This report outlines the methodology for building a word prediction application using Natural Language Processing techniques as part of the the Coursera Data Science Specialization.
The milestone report outlines the initial approach to building a series of ngram models from a range of text documents.
A Stupid Backoff smoothing strategy was used to calculate a ‘score’ for each word follows:
if the rows ngram model was 5
score = matched 5 gram Count / input 4 gram Count
else if the rows ngram model was 4
score = 0.4 * matched 4 gram Count / input 3 gram Count
else if the rows ngram model was 3
score = 0.4 * 0.4 * matched 3 gram Count / input 2 gram Count
else if the rows ngram model was 2
score = 0.4 * 0.4 * 0.4 * matched 2 gram Count / input 1 gram Count
| ngram | predicted | score | |
|---|---|---|---|
| 4 | you | 0.2 | |
| 3 | you | 0.1 | |
| 2 | you | 0.05 |
The prediction model was evaluated using the Benchmark.R tool (see references for source).
Initial predicts were quite high but also quite slow.
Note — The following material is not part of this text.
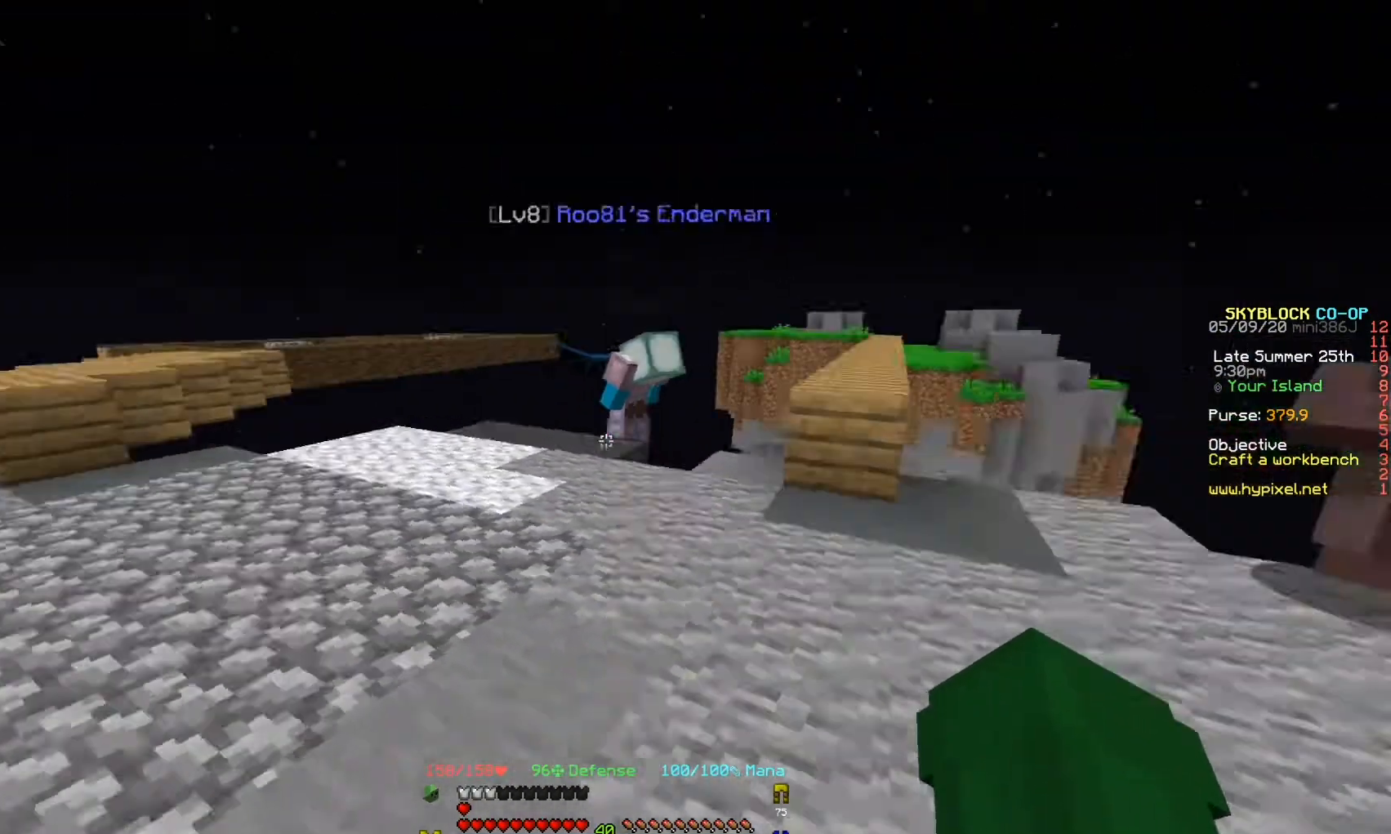
{"keys": ["s"], "events": [[33, "w", "down"], [233, "w", "up"], [333, "s", "down"], [500, "a", "up"]]}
The decision to only use 1-3 ngram models sped up the search time by half but also dropped the accuracy by 10%.
To use the application navigate to the following URL
https://chrismckelt.shinyapps.io/datascience-capstone/
To use the application start typing in text.
When no results are found the 3 most common words from the English language (‘the’, ‘be’, ‘to’) are returned as a response.
Click on the green side menu for visual display options.